It reminds me of the complaints at the Barcelona Summer Olympics in ’92. Most of us were housed in quarters lacking air-conditioning during what was a particularly humid Mediterranean summer. How could they? And we have to share bathrooms? What heathens!
This is what happens when a bunch of American journalists who, if they do travel abroad avoid second- or third-world countries unless they include some cordoned-off all-inclusive resort, conflating less-than five-star or suburban America or urban-bubble American accommodations (like gritty re-gentrified DC with a French bistro on every corner) into international stories of shock and awe. It isn’t news in parts of the world that the sewer system can’t handle paper products and you are asked to deposit toilet paper in a bin. Even here in idyllic Montgomery County, Maryland, nestled next to our nation’s capital, the sanitary commission recently warned residents not to dispose in the toilet those “flushable” wipes you wash your toddler’s bottom with because they frequently clogged the sewer system.
Now, that is a story that effects everyone and is worthy of coverage. Having to do so in bathrooms in journalists’ accommodations at the Sochi games is not.
Journalists should cover stories, not create them. But what we’ve been treated to the past few days out of Sochi are dog-bites-journalists’ stories that impact no one but them.
If American journalists, in particular, want to write about living conditions in the part of the world they’ll be living in this month, they should venture out of the Sochi bubble and see how Russians elsewhere live. (In South Africa at the World Cup, most American journalists lived with U.S. Soccer officials in a gated, guarded enclave that resembled any galleria shopping neighborhood in the U.S.) If athletes were suffering, that would be one thing. But they aren’t. Reuters reported athletes are pleasantly surprised against the reports of the appalled journalists, some of whom I count as friends and other as acquaintances.
Early reports from Sochi also suggest a historic ignorance or collective amnesia. A bomb or two went off in Athens before those games started, the first after 9/11. A number of star athletes in this country refused to participate due to terrorism concerns. All of us who went from this country to Athens were required to undergo terrorism disaster training. (I still have the emergency kits we were required to carry replete with burn gel, gas masks and other such items should chaos have erupted.)

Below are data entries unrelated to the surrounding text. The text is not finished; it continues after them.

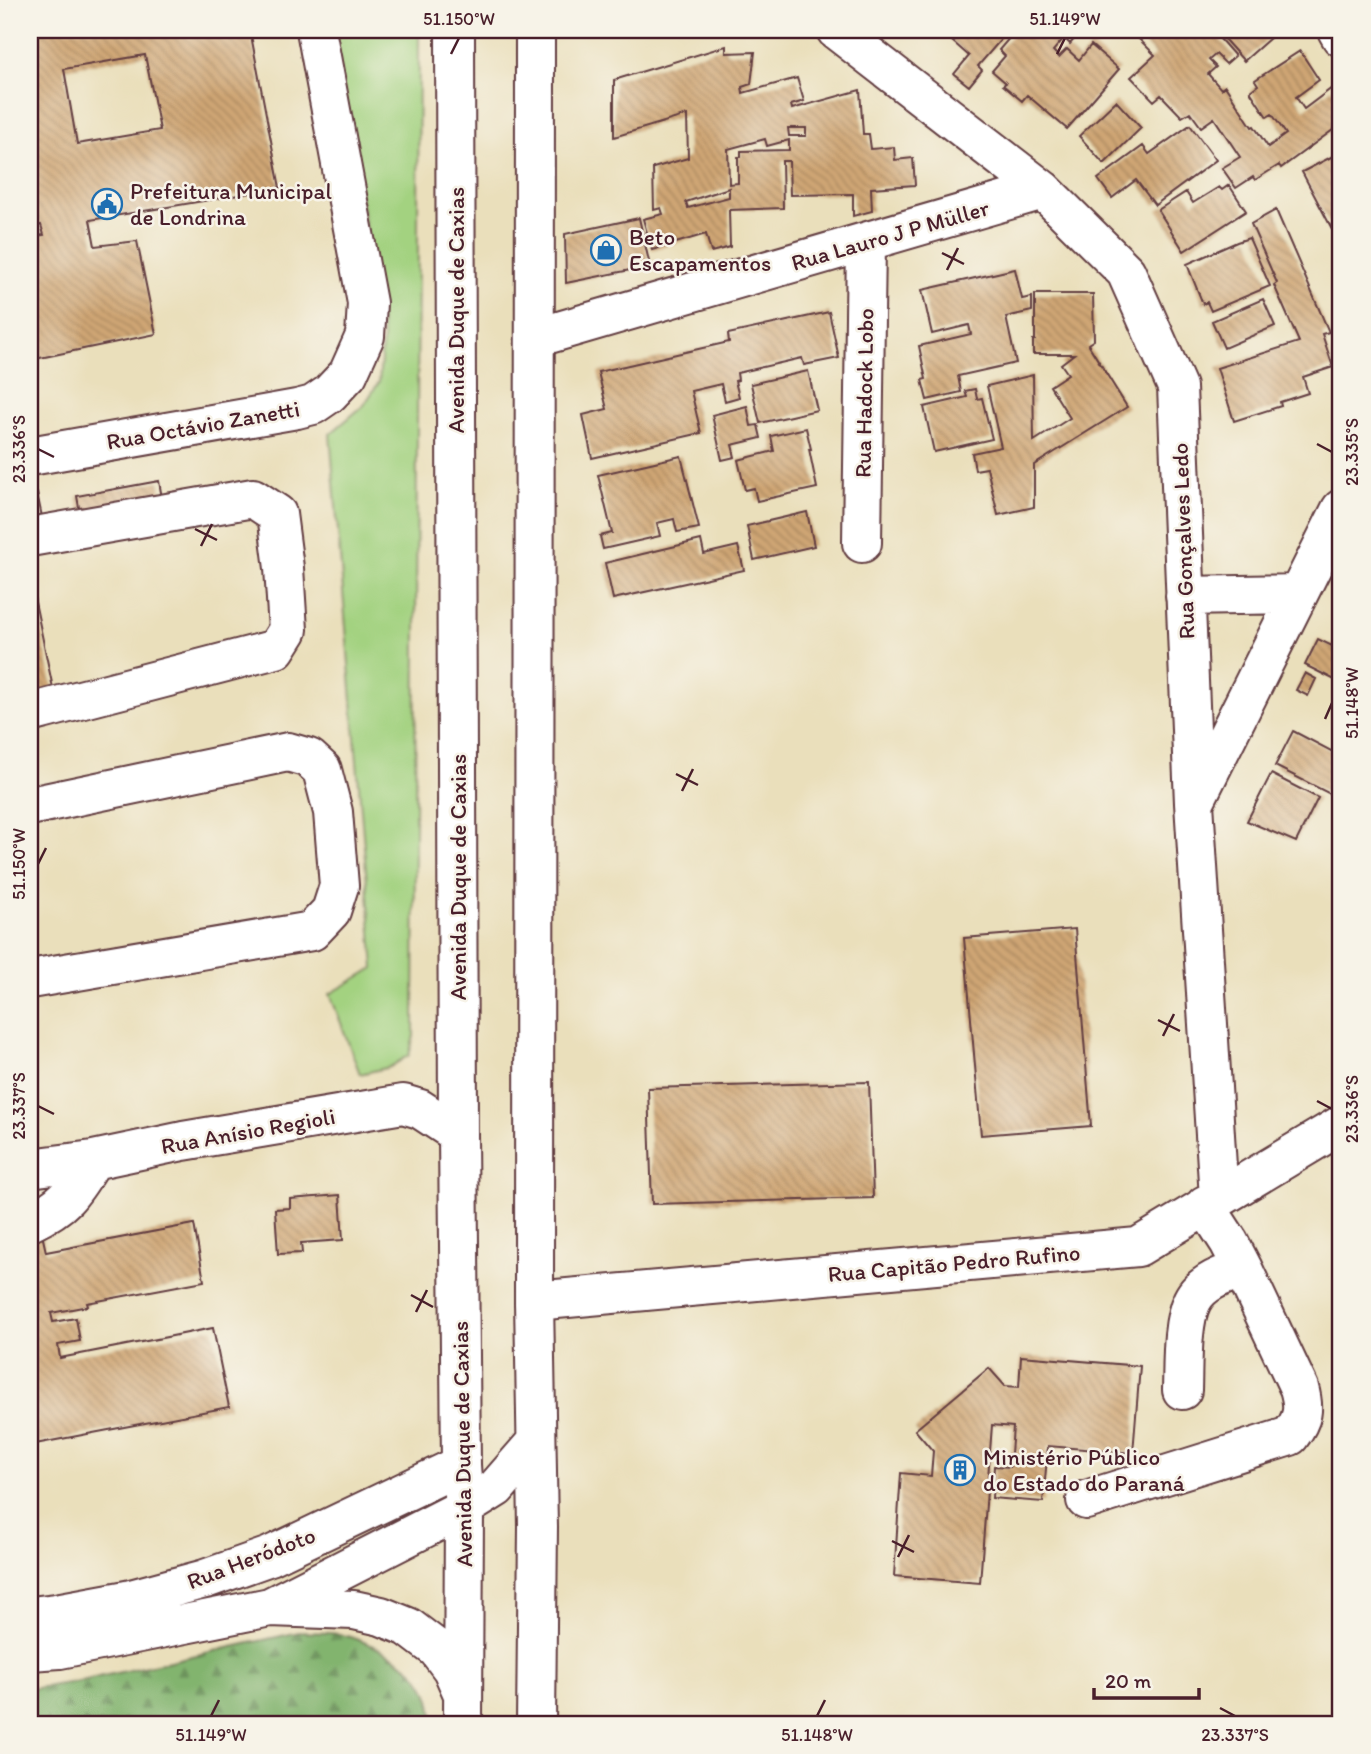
<svg xmlns="http://www.w3.org/2000/svg" width="1371" height="1754" font-family="Itim,sans-serif">
  <defs>
    <pattern id="forest-firs" width="22" height="20" patternUnits="userSpaceOnUse" patternTransform="scale(1.75)"><rect width="22" height="20" fill="#82b46e"/><path d="M5 1l3.5 6h-7zM16 11l3.5 6h-7z" fill="#6c925b"/></pattern>
    <pattern id="building-back-hatch" width="6" height="6" patternUnits="userSpaceOnUse" patternTransform="scale(1.75)"><rect width="6" height="6" fill="#cfa674"/><path d="M-1 5l2 2M0 0l6 6M5-1l2 2" fill="none" stroke="#aa875f"/></pattern>
  </defs>
  <rect width="100%" height="100%" fill="#f7f3e8"/>
  <filter id="ink" filterUnits="userSpaceOnUse"><feTurbulence type="fractalNoise" baseFrequency=".0143" numOctaves="2"/><feDisplacementMap in="SourceGraphic" scale="14" xChannelSelector="R" yChannelSelector="G"/><feConvolveMatrix kernelMatrix="1 2 1 2 8 2 1 2 1" color-interpolation-filters="sRGB"/></filter>
  <filter id="wash" filterUnits="userSpaceOnUse"><feTurbulence type="fractalNoise" baseFrequency=".00686" numOctaves="4" result="noise"/><feDisplacementMap in="SourceGraphic" scale="28" xChannelSelector="R" yChannelSelector="G"/><feGaussianBlur stdDeviation="1.57" result="paint"/><feColorMatrix in="noise" values="0 0 0 0 0 0 0 0 0 0 0 0 0 0 0 0 0 1.4 0 .05"/><feComposite in="paint" operator="in"/></filter>
  <g filter="url(#wash)">
    <rect width="100%" height="100%" fill="#eadfbb"/>
    <path fill="#a3d280" stroke="#767856" stroke-width="2" d="M334 30H419L414 1036 409 1055 390 1067 360 1074 330 994 374 968 330 434 364 405 379 382 383 337Z"/>
    <path fill="url(#forest-firs)" stroke="#666a4c" stroke-width="2" d="M299 1632C312 1633 326 1632 338 1634 363 1639 409 1660 422 1682 430 1694 433 1710 434 1724H30V1689L81 1681Z"/>
    <g id="blocks">
      <path fill="url(#building-back-hatch)" fill-rule="evenodd" d="M30 30H250L280 188 90 220 95 246 137 241 156 334 30 360V237L44 235 41 225 30 227ZM145 55 160 130 77 144 64 69Z
        M945 30H1009L978 66 982 70 969 86 954 74 969 56 943 33Z
        M1016 30H1052L1057 34 1060 30H1082L1070 44 1064 38 1053 51 1059 57 1067 49 1079 60 1091 45 1119 69 1067 129 1027 95 1022 101 1003 85 1006 83 992 71 1005 56 999 50Z
        M1147 30H1158L1167 39 1176 30H1209L1207 31 1210 34 1213 31 1235 56 1226 64 1216 54 1209 60 1216 67 1208 74 1221 89 1225 86 1252 127 1254 126 1268 147 1286 134 1272 114 1267 117 1250 91 1258 85 1255 80 1300 51 1319 80 1296 97 1304 109 1332 88 1341 101V124L1281 168 1279 165 1255 180 1253 177 1236 188 1222 168 1240 157 1214 118 1201 127 1190 112 1182 117 1161 95 1154 101 1131 77 1155 55 1138 38Z
        M1216 30H1279L1244 61Z
        M726 46V53L755 52 751 84 742 87 743 93 797 78 804 101 791 105 792 109 860 90 863 134H869L871 149 894 147 895 160 913 158 915 185 871 188 872 211 853 216V194L790 195 789 161H782L783 208 729 210 730 247 711 252 706 234 652 250 643 219 663 214 661 208 654 210 653 168 688 158 687 115 614 137V80ZM788 128H806V136H789ZM765 139 767 146 789 140V150L741 151V157H738V183L729 184 728 149ZM729 188V197L688 208 686 202Z
        M1116 101 1141 128 1104 164 1079 136Z
        M1190 125 1216 160 1155 205 1136 180 1112 198 1098 179 1143 146 1149 154Z
        M1341 152V246L1302 172Z
        M1229 185 1246 211 1184 251 1158 210 1186 192 1193 203 1219 187 1222 190Z
        M1276 210 1329 332 1322 334 1333 367 1303 377 1308 393 1280 402 1281 406 1234 421 1217 368 1299 342 1274 285 1277 283 1251 224Z
        M639 218 650 266 566 283 565 234Z
        M1249 238 1270 286 1211 311 1207 302 1203 304 1187 264 1237 242Z
        M1015 269 1022 299 1032 297V311L1006 317 1016 363 958 376 961 392 927 400 922 380 926 379 919 346 971 334 969 325 932 334 922 290Z
        M1035 294H1093L1094 340 1088 344 1127 407 1034 465V507L998 515 987 468 975 470 972 453 1001 447 987 386 1033 375 1034 441 1070 418 1050 386 1068 374 1061 364 1074 354H1033V340H1035Z
        M1263 299 1275 326 1224 348 1212 321Z
        M829 312 839 358 804 365 802 358 737 373 738 380 735 381 739 397 725 401 721 384 691 391 701 433 592 458 583 415 607 409 598 372 729 342 728 334Z
        M808 371 817 410 760 423 751 384Z
        M975 389 977 399 982 398 992 439 934 452 924 407 967 397 965 391Z
        M747 406 751 426 758 425 761 438 732 445 735 457 722 460 712 415Z
        M806 428 811 449H809L817 488 757 501 754 488 745 490 738 460 774 451 771 436Z
        M681 456 699 528 677 532 674 519 657 523 660 536 603 549 600 536 612 533 598 475Z
        M159 481 163 504 81 519 77 496Z
        M37 493 42 517 30 519V494Z
        M807 512 814 546 754 560 747 526Z
        M701 540 704 554 738 546 744 570 613 599 605 563Z
        M30 578 54 693 30 698Z
        M1341 628V677L1339 682 1305 665 1318 639 1332 646Z
        M1305 673 1316 679 1308 696 1296 690Z
        M1293 731 1341 756V772L1330 794 1275 766Z
        M1271 774 1318 798 1296 842 1247 821Z
        M1075 929 1091 1126 981 1135 964 938Z
        M869 1082 873 1198 652 1204 648 1088Z
        M340 1195 343 1240 301 1243 302 1253 278 1254 275 1209 290 1208V1199Z
        M194 1224 204 1281 87 1303 88 1306 51 1313 53 1322 76 1318 80 1341 58 1345 60 1358 213 1328 229 1407 30 1445V1237L42 1234 46 1252Z
        M1021 1356 1140 1366 1133 1453 1048 1446 1043 1502 992 1498 994 1466 1010 1467 1013 1427 992 1425 980 1583 894 1576 901 1473 931 1476 933 1451 915 1430 989 1368 1005 1386 1019 1387Z"/>
    </g>
  </g>
  <g filter="url(#ink)">
    <use href="#blocks" fill-opacity="0" stroke="#623c41" stroke-width="2"/>
    <g fill="none" stroke-linecap="round" stroke-linejoin="round">
      <g stroke="#623c41" stroke-width="42">
        <path id="minor" d="M836 30 1043 190 1126 272 1177 387 1194 803 1219 1198
          M1337 30 1341 37
          M535 338 1043 190
          M30 456 297 409 313 405 329 394 348 374 365 336 367 303 316 30
          M30 537 253 498 277 514 284 568 288 630 276 649 30 713
          M862 543 866 242
          M1185 596 1298 594
          M1195 801 1341 509
          M30 806 288 752 309 758 322 770 333 812 339 886 331 911 312 931 30 979
          M30 1168 93 1160 183 1141 403 1104 420 1109 458 1134
          M30 1222C66 1205 73 1192 93 1160
          M534 1301 1138 1247 1341 1125
          M1182 1390C1183 1365 1181 1323 1192 1301 1201 1282 1225 1274 1243 1269
          M1086 1500 1290 1436C1303 1419 1305 1409 1299 1388L1243 1269 1229 1242 1205 1205"/>
      </g>
      <g stroke="#623c41" stroke-width="42">
        <path id="major" d="M455 30 458 1134 461 1465 464 1508 463 1724
          M535 30 534 1301 538 1527 536 1724
          M272 1606 464 1508 496 1488 536 1442
          M30 1616 56 1613 127 1600 205 1579 270 1556 461 1465
          M30 1651 60 1649 270 1607 354 1610 381 1616 408 1627 437 1649 452 1669 463 1694"/>
      </g>
      <use href="#minor" stroke="#fff" stroke-width="38"/>
      <use href="#major" stroke="#fff" stroke-width="38"/>
    </g>
  </g>
  <path fill="none" stroke="#4a1f2b" stroke-width="2.5" d="M451 54 459 38M1057 54 1065 38M942 253 964 264M947 270 958 248M1317 444 1332 452M38 449 54 457M195 529 217 540M201 546 212 524M1325 719 1332 703M676 774 698 785M682 791 693 769M38 864 46 848M1158 1020 1180 1031M1163 1036 1174 1014M1317 1101 1332 1109M38 1106 54 1114M411 1295 433 1307M416 1312 427 1290M892 1541 914 1552M898 1557 909 1535M1220 1708 1235 1716M211 1716 219 1700M817 1716 825 1700"/>
  <defs>
    <g id="civic-ring" transform="scale(1.575)"><circle r="9.5" fill="#f7f3e8" stroke="#1f6fb2" stroke-width="1.5"/><path d="M-.6-6.5H3V-4.5H.6V-3L4-1V1h2V6H-6V1h2V-1L-.6-3ZM-1.2 2.5V6h2.4V2.5Z" fill="#1f6fb2"/></g>
    <g id="shop-ring" transform="scale(1.575)"><circle r="9.5" fill="#f7f3e8" stroke="#1f6fb2" stroke-width="1.5"/><path d="M-5-2.5h2.3a2.7 3.5 0 0 1 5.4 0H5L5.5 6h-11ZM-1.5-2.5h3a1.5 2.3 0 0 0-3 0Z" fill="#1f6fb2"/></g>
    <g id="building-ring" transform="scale(1.575)"><circle r="9.5" fill="#f7f3e8" stroke="#1f6fb2" stroke-width="1.5"/><path d="M-4-6H4V6H1V3H-1V6H-4ZM-2.5-4.3h1.7v1.8h-1.7ZM.8-4.3h1.7v1.8H.8ZM-2.5-1h1.7V.8h-1.7ZM.8-1h1.7V.8H.8Z" fill="#1f6fb2"/></g>
  </defs>
  <g fill-rule="evenodd">
    <use href="#civic-ring" x="107" y="204"/>
    <use href="#shop-ring" x="606" y="250"/>
    <use href="#building-ring" x="960" y="1470"/>
  </g>
  <g text-anchor="middle" dominant-baseline="central" stroke-width="5" stroke-linejoin="round" paint-order="stroke">
    <g font-size="23" fill="#4a1f2b" stroke="#f7f3e8" text-anchor="start">
      <text x="130" y="191">Prefeitura Municipal<tspan x="130" dy="26">de Londrina</tspan></text>
      <text x="629" y="237">Beto<tspan x="629" dy="26">Escapamentos</tspan></text>
      <text x="983" y="1457">Ministério Público<tspan x="983" dy="26">do Estado do Paraná</tspan></text>
    </g>
    <g font-size="23" fill="#4a1f2b" stroke="#f7f3e8">
      <text transform="translate(890 235) rotate(-16)">Rua Lauro J P Müller</text>
      <text transform="translate(456 310) rotate(-90)">Avenida Duque de Caxias</text>
      <text transform="translate(864 393) rotate(-89)">Rua Hadock Lobo</text>
      <text transform="translate(203 425) rotate(-10)">Rua Octávio Zanetti</text>
      <text transform="translate(1183 541) rotate(-92)">Rua Gonçalves Ledo</text>
      <text transform="translate(458 877) rotate(-90)">Avenida Duque de Caxias</text>
      <text transform="translate(248 1131) rotate(-10)">Rua Anísio Regioli</text>
      <text transform="translate(954 1263) rotate(-5)">Rua Capitão Pedro Rufino</text>
      <text transform="translate(462 1444) rotate(-91)">Avenida Duque de Caxias</text>
      <text transform="translate(251 1558) rotate(-21)">Rua Heródoto</text>
    </g>
  </g>
  <rect width="1371" height="1754" fill="none" stroke="#f7f3e8" stroke-width="77"/>
  <path d="M1094 1688v10h105v-10" fill="none" stroke="#4a1f2b" stroke-width="3.5"/>
  <text x="1105" y="1688" font-size="21" fill="#4a1f2b" stroke="#f7f3e8" stroke-width="5" paint-order="stroke">20 m</text>
  <rect x="38" y="38" width="1294" height="1678" fill="none" stroke="#4a1f2b" stroke-width="2.5"/>
  <g font-size="18" text-anchor="middle" fill="#4a1f2b">
    <text x="459" y="25">51.150°W</text>
    <text x="1065" y="25">51.149°W</text>
    <text transform="translate(19 449) rotate(-90)" y="6">23.336°S</text>
    <text transform="translate(1352 452) rotate(-90)" y="6">23.335°S</text>
    <text transform="translate(1352 703) rotate(-90)" y="6">51.148°W</text>
    <text transform="translate(19 864) rotate(-90)" y="6">51.150°W</text>
    <text transform="translate(19 1106) rotate(-90)" y="6">23.337°S</text>
    <text transform="translate(1352 1109) rotate(-90)" y="6">23.336°S</text>
    <text x="211" y="1741">51.149°W</text>
    <text x="817" y="1741">51.148°W</text>
    <text x="1235" y="1741">23.337°S</text>
  </g>
</svg>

I covered the bombings in the London tube the day after London was awarded the 2012 Summer Olympics. And people seem to have forgotten that the Mexican military and police massacred several hundred, maybe one thousand, protesting students in Mexico City 10 days before it hosted the ’68 Games. There were calls for some delegations to pull out because of the atmosphere.
Clearly, Sochi is significantly more tense with the disenchanted Chechnyans so close. But much of the early reporting was reactionary. And that which revolved around accommodation inconveniences wasn’t even newsworthy.
Let the games begin, indeed, if for no other reason than to force journalists who are there to cover them and do their job.